Micombero jako ówczesny dyktator Burundi ponosi pełną odpowiedzialność za zbrodnie popełnione wiosną i latem 1972 roku[1][15]. Należy jednakże podkreślić, iż przekształcenie represji wobec sympatyków rebelii w systematyczną eksterminację elit Hutu było przede wszystkim dziełem radykalnych polityków Tutsi z frakcji Banyabururi, w szczególności ministra spraw zagranicznych Artémona Simbananiye[19].
Mimo udanej rozprawy z prawdziwymi i domniemanymi wrogami wewnętrznymi Pierwsza Republika stopniowo pogrążała się w coraz większym kryzysie. Rządy Micombero charakteryzowały bowiem nieudolność oraz wszechobecna korupcja. Według niektórych relacji, po wydarzeniach 1972 roku Micombero popadł w alkoholizm, miał także zdradzać objawy zaburzeń psychicznych[15]. Ostatecznie 1 listopada 1976 skompromitowany prezydent został obalony przez wojskowy zamach stanu, którym kierował szef sztabu sił zbrojnych, a zarazem kuzyn Micombero – podpułkownik Jean-Baptiste Bagaza[15][20].

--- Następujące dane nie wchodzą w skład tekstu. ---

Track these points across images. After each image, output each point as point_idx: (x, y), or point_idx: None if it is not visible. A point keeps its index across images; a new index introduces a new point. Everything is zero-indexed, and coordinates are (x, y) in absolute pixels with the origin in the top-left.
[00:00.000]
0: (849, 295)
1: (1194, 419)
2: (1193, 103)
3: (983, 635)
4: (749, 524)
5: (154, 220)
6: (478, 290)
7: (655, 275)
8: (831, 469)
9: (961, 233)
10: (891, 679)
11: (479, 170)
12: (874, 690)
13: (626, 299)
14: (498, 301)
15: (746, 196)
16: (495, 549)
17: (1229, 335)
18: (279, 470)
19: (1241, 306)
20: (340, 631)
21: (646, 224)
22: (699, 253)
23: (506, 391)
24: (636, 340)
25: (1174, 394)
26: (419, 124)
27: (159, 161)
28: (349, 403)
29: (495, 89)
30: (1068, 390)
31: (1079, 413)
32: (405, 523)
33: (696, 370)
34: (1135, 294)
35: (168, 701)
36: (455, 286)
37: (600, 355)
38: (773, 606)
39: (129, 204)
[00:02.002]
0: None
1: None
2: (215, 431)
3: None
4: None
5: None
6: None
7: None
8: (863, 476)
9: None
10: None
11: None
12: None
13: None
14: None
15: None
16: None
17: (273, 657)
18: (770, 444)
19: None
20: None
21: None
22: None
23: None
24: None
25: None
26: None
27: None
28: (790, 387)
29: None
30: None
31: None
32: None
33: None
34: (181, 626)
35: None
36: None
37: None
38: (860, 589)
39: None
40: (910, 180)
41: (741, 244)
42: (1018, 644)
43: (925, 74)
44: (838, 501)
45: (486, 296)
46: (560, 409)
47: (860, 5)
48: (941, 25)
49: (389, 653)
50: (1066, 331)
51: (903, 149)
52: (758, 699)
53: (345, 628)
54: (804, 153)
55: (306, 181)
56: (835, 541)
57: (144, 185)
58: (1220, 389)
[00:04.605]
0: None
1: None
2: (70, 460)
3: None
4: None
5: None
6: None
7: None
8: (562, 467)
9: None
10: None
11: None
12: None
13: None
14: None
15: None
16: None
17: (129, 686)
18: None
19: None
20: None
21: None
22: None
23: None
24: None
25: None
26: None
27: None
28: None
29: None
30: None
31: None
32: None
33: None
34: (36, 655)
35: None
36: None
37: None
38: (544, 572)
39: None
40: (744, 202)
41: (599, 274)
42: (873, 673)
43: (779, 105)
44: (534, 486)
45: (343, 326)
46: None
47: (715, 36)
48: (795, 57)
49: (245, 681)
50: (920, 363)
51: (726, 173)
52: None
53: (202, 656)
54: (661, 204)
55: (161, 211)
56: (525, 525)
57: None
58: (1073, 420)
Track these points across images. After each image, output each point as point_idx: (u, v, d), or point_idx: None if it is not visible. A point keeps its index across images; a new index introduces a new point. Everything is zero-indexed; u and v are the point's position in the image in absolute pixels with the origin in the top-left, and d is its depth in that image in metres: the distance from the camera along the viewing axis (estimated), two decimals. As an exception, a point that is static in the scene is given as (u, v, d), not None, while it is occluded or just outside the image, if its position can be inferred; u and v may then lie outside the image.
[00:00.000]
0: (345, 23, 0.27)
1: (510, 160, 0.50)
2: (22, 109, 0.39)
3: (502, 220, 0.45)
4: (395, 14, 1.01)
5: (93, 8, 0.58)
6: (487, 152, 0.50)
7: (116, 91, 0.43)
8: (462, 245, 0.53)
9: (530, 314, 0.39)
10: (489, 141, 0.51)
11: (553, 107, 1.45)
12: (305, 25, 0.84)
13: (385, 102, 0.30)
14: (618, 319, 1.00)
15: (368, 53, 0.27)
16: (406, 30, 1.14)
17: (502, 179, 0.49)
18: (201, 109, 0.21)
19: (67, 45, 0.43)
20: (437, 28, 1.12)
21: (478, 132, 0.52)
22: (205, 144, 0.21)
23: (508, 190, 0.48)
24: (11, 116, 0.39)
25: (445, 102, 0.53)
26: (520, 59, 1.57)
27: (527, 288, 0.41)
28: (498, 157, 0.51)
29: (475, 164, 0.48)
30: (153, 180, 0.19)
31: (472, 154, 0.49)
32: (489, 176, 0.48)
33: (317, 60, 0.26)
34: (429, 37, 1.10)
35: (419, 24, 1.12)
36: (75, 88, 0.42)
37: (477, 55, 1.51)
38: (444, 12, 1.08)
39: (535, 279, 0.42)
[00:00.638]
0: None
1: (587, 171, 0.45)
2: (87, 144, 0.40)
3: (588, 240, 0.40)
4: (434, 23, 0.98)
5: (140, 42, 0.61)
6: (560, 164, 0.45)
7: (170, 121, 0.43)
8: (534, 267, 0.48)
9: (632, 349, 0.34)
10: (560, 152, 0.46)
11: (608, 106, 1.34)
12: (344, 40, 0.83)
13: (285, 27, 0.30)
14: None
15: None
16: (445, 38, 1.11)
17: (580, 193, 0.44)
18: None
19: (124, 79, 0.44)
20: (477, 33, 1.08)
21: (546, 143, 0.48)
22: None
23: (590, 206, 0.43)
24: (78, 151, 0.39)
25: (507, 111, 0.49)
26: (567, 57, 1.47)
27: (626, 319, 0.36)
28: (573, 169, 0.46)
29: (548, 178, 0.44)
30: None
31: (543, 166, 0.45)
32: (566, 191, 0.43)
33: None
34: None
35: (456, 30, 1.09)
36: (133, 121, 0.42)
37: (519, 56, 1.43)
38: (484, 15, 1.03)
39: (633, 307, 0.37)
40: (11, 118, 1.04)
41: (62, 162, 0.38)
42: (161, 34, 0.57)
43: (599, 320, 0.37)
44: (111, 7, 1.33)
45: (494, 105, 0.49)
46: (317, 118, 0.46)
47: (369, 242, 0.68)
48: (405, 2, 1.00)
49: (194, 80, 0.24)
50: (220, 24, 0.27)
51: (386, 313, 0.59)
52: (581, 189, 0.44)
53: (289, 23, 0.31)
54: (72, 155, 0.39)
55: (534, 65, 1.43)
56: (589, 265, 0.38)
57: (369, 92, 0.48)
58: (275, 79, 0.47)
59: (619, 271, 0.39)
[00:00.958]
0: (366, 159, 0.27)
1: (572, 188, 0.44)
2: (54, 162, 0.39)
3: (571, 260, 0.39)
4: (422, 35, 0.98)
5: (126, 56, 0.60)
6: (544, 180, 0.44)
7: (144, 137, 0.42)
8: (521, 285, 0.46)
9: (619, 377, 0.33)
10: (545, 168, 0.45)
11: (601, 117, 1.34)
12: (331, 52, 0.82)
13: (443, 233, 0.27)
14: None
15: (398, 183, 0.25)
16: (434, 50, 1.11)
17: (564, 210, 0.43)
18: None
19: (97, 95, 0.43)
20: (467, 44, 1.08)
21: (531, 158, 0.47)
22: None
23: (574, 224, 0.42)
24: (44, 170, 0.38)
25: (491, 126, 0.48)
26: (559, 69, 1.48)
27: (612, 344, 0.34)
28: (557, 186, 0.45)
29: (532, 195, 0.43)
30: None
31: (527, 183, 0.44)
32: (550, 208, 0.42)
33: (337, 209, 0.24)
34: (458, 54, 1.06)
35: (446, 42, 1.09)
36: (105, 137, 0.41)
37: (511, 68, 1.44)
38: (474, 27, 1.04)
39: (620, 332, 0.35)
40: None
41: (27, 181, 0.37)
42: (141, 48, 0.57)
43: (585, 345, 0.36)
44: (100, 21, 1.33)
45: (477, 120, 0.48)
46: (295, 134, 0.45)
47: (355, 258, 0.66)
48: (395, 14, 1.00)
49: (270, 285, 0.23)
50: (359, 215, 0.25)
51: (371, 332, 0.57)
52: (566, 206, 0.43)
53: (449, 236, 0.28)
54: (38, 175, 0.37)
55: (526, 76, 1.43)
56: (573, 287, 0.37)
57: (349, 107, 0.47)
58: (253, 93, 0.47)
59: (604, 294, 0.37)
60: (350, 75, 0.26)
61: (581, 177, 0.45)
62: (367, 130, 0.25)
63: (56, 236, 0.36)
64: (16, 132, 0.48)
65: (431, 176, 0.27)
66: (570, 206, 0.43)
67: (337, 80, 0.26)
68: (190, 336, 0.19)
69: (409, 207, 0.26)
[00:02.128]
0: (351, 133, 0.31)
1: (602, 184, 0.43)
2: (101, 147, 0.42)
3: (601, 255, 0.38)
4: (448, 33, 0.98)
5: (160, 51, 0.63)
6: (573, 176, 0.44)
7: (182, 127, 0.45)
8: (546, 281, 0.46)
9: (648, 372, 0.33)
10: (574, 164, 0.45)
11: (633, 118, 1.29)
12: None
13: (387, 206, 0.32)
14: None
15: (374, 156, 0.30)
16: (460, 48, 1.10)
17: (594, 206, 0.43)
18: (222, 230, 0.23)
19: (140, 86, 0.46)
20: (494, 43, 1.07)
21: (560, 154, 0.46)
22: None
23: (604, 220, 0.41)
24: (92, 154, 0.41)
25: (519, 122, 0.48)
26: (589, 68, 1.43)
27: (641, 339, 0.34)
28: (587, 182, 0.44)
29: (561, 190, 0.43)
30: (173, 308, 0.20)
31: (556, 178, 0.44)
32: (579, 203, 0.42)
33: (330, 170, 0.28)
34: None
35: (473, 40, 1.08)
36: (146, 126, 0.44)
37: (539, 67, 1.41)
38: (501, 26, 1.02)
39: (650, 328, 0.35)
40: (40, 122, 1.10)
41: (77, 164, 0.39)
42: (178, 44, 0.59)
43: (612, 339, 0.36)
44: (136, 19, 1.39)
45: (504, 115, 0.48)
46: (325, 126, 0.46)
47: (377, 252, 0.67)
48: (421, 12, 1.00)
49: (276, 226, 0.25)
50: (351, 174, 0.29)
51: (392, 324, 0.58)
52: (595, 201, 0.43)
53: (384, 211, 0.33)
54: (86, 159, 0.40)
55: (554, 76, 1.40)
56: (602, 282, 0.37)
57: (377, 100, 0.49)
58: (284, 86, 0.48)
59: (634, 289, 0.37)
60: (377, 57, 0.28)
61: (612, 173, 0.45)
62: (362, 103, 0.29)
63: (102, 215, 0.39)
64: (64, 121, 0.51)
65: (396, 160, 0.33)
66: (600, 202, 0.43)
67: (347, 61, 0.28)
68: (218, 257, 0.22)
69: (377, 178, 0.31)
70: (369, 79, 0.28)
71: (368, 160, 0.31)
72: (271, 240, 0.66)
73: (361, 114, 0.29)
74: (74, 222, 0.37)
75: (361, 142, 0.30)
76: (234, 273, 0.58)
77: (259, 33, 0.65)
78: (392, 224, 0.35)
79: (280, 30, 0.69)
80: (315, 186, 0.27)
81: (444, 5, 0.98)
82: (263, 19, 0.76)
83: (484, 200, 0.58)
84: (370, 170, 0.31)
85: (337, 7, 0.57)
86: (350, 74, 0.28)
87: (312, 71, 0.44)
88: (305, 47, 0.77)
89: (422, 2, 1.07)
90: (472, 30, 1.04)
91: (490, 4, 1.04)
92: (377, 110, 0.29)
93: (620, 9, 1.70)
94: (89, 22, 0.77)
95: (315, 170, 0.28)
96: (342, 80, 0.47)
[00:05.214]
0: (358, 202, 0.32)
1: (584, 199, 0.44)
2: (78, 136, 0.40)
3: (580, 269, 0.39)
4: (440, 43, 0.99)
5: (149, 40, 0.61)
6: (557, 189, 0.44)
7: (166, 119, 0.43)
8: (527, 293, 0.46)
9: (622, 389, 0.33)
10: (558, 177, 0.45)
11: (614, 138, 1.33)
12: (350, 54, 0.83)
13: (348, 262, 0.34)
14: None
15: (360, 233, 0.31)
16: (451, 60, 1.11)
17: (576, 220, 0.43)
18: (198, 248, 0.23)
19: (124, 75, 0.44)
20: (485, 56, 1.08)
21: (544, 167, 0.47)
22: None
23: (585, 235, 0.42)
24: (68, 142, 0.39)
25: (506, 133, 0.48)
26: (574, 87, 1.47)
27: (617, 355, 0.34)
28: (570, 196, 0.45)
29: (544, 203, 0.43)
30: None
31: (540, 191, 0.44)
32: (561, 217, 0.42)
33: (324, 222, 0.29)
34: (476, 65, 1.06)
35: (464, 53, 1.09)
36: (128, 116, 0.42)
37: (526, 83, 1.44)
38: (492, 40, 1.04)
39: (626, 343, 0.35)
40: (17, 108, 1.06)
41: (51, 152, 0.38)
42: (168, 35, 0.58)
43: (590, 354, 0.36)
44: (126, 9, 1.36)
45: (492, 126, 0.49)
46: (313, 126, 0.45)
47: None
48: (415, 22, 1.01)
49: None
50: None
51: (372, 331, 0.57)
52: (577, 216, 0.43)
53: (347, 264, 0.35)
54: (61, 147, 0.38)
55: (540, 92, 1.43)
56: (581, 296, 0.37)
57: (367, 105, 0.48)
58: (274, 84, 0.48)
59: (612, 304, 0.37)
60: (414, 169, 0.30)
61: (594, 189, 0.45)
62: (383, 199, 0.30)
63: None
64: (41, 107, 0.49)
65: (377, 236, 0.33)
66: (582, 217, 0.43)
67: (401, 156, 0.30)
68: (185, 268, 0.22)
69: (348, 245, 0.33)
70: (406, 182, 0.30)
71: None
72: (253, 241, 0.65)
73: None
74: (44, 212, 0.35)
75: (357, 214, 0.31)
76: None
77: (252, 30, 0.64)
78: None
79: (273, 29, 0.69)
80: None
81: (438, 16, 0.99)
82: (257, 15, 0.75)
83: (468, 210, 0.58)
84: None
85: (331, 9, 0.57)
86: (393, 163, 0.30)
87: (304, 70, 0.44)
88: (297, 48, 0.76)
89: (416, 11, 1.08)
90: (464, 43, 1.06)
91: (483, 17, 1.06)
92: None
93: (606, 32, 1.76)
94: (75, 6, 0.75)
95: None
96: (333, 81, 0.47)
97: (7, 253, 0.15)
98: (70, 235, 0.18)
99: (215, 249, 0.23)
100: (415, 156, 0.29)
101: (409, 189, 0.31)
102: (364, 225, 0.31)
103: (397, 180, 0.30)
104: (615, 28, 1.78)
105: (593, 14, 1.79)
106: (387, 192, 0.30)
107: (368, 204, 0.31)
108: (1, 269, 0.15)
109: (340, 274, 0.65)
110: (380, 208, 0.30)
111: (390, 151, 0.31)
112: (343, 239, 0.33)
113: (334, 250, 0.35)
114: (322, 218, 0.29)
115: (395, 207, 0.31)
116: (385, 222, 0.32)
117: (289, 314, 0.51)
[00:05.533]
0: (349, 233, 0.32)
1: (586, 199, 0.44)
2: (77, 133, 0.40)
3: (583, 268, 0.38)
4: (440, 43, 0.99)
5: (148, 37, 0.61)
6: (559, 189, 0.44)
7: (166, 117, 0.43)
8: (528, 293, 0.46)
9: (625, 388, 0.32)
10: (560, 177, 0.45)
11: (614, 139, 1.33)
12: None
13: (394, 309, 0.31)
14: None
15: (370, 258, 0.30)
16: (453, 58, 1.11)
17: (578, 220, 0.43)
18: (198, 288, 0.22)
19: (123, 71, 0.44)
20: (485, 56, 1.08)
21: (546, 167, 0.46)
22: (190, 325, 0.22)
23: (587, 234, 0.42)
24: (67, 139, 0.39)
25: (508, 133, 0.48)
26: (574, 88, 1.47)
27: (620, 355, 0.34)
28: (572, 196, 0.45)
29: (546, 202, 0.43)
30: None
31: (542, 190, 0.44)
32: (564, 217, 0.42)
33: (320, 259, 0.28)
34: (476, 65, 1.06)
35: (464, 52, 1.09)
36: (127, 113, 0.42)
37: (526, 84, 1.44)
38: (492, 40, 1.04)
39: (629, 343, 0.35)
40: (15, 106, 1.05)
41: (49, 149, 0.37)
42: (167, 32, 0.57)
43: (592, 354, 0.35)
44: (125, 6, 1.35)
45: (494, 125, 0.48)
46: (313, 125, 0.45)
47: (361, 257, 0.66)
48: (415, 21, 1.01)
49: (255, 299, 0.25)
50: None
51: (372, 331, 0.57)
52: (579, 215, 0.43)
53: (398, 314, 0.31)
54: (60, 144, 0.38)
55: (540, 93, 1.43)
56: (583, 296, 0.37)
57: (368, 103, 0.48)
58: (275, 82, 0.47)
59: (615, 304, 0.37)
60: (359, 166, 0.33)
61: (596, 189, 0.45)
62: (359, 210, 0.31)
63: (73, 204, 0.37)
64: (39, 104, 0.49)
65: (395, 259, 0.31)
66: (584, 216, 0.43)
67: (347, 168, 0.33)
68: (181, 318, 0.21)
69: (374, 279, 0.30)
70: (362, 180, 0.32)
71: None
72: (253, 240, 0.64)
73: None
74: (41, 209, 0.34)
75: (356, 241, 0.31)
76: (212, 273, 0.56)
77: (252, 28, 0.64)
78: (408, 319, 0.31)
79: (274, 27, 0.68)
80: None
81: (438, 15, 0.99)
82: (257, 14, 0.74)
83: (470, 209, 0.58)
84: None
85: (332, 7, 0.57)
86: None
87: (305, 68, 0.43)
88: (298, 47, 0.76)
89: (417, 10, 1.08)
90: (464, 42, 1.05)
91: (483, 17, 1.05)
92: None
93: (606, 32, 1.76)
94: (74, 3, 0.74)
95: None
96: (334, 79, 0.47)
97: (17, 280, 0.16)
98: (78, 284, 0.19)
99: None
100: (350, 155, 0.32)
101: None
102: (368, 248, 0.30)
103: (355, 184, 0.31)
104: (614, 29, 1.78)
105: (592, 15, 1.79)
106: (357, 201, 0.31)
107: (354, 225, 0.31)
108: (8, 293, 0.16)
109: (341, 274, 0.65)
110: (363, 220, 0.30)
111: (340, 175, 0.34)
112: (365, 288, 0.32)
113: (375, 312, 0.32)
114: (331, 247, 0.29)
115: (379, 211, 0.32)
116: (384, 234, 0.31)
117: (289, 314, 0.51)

Po utracie władzy Micombero został na krótki czas uwięziony; wkrótce pozwolono mu jednak opuścić Burundi[15]. Udał się wówczas na emigrację do Somali, gdzie gościny udzielił mu jego przyjaciel, a zarazem tamtejszy dyktator, Mohammed Siad Barre. W 1982 ukończył studia ekonomiczne na Uniwersytecie Somali. 17 lipca 1983 zmarł w Mogadiszu na skutek ataku serca[21] . Po jego śmierci ogłoszono w Somali trzydniową żałobę narodową[22].
Uczę się języka hebrajskiego. Tutaj go sobie utrwalam.
Zawartość tej strony pochodzi stąd.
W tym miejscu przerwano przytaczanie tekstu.